I had tried my hand at long jump throughout my track career, and while my marks were decent, they weren’t enough to land me in a division-level spot, but I hoped they were enough to land me on the opposite side of that bursting water hole.
Charging my runway, I came to the last step of earth before the ground plummeted down into a watery prison. I planted my dominant foot on the pit’s edge, swung my lead knee and opposite arm upward, and jumped forward.
I propelled myself across the chasm, the forest laith leaping right behind me. The swipe at my back let me know I was mere inches from being shredded apart, and I barely cleared the jump as I fell on the other side in a slippery mess.
Just as I thought I had timed it wrong and that the beast would crash down upon me, a violent pillar of water shot from the deep hole like a cannon blast. Nature’s hydrous claws caught the beast mid-jump, and in a flurry of white, green, and blue, the laith was dragged down into the abyss of churning water.

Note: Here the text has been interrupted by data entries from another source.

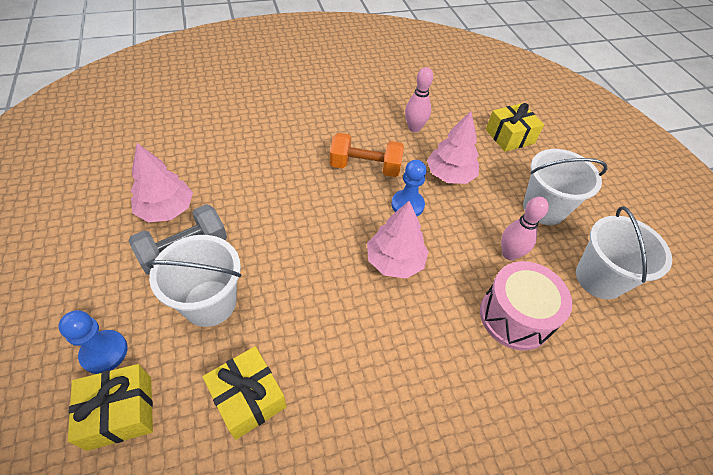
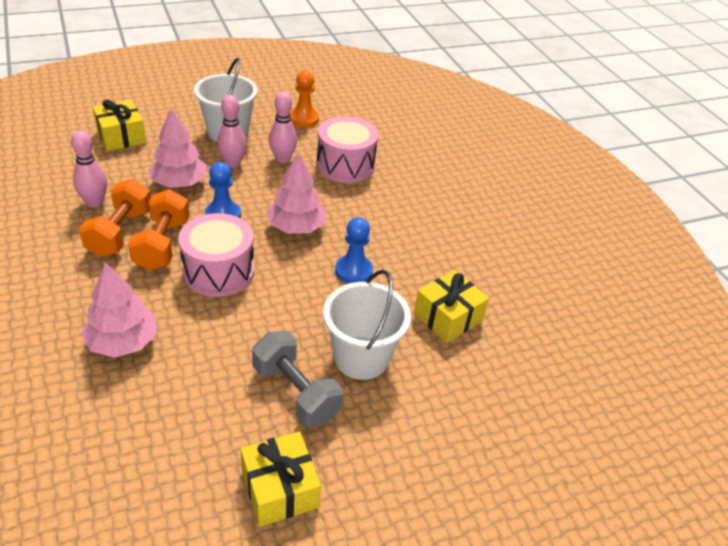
camera: 95 degrees left, 10 degrees down
blue pawn [58,310,128,374] -> blue pawn moved to [335,217,373,284]
yellow gift [68,364,153,451] -> yellow gift moved to [241,431,321,527]
pink tree [131,143,193,223] -> pink tree moved to [81,262,157,358]
white bucket [576,206,672,299] -> orange pawn [290,70,319,127]
none -> orange dumbbell [79,179,151,257]
none -> pink drum [178,213,254,297]
none -> pink bowling pin [217,95,247,168]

I clambered up from the wet ground and darted towards the fallen moss, scooping it up before searching my way back to the cave. I didn’t even look behind me as I sprinted through the unrelenting rain, praying Rowen was still alive. I had no idea how long I’d actually been away from him—adrenaline had a way of skewing your sense of time. But I was grateful for that adrenaline; it was fighting off the impending shock I knew would catch up with me eventually.
Especially the trauma of taking the life of two creatures today. I’d never killed or harmed anything in my whole life, and even though it was in self-defense, knowing it was them or me, I still felt changed for ending the existence of another creature.
I hated it and hoped I never had to do it again. But I couldn’t dwell on that now, I had to find my way back.
I don’t know how, but as I ran through the fog, rain, trees, and pitfalls, my feet knew exactly where to land to bring me safely back to Rowen. And thankfully, he was just as I left him, slumped against the cave wall, unconscious, and breathing in convulsive shallow gasps.
I dropped the ax and raced to his side.
Fingers trembling, I took the slimy bundle of smashed green moss and pulled the lichen into long, thin strands.
I knew everything had an antithesis, a counteraction, a cure—fascinating how sometimes the very thing that weakened you was also the very antidote that healed and strengthened you.
I placed the first bit of moss onto his opened bloody flesh, begging it to work.
Rowen inhaled sharply as my fingers gently prodded and adjusted the dressing onto the uppermost gash, and his eyes shot open from the pain.
As soon as the moss touched his mutilated wound, tiny tendrils of vines reached out and clasped onto Rowen’s torn skin like a symbiont latching onto its host. It was creating its own sealed bandage, stopping the bleeding and mending the mangled flesh with a webbed netting. I only had a moment to marvel before I went to work on the next slice of his skin.
His whole body was tensed and flexed beneath my touch, and his bulging chest and flat stomach glistened with a sheen of sweat. A fever had set in.
“It was dead?” he confirmed in a pained rasp, tilting his head back to reveal the throbbing pulse at his neck.
“Nearly.”
His eyes shot to me, searching my body with concern. “Are you h—“
I shushed him before he could continue. “Save your strength. I’m fine.”
“The moss will help with the wounds and absorb the venom, but it won’t stop the hallucinations from running their course,” he said through clenched teeth, the burst of lucidity most likely brought on by the awakened pain.
I sealed the last of his gashes with the binding moss, pained that his ordeal was far from over. He was dangerously hot, and I knew a high fever could be just as fatal as any blade to the heart.
What would Takoda do? I tried to remember what he had taught me earlier today, hoping with my whole being that he was alright. I flipped through the Rolodex of memories trying to recall if he had said anything about fevers. Strange how that already seemed like a lifetime ago.
I looked down at the remaining bit of moss in my hand.
Takoda’s words flashed through my mind.Everything is connected.
“Rowen, eat this,” I said as I handed him a web of wet moss. “It will go directly into your system, helping heal you from the inside out.” I spoke with such conviction there was no way it could be anything but true. It had to be.
Without hesitation, Rowen slowly reached and took the greenery between his broad fingers. He ripped off a piece with his teeth and began chewing.
“See, aren’t you glad I came along, Copeland?” he asked through a pained smile after swallowing the last bit of moss.
It seemed to be working!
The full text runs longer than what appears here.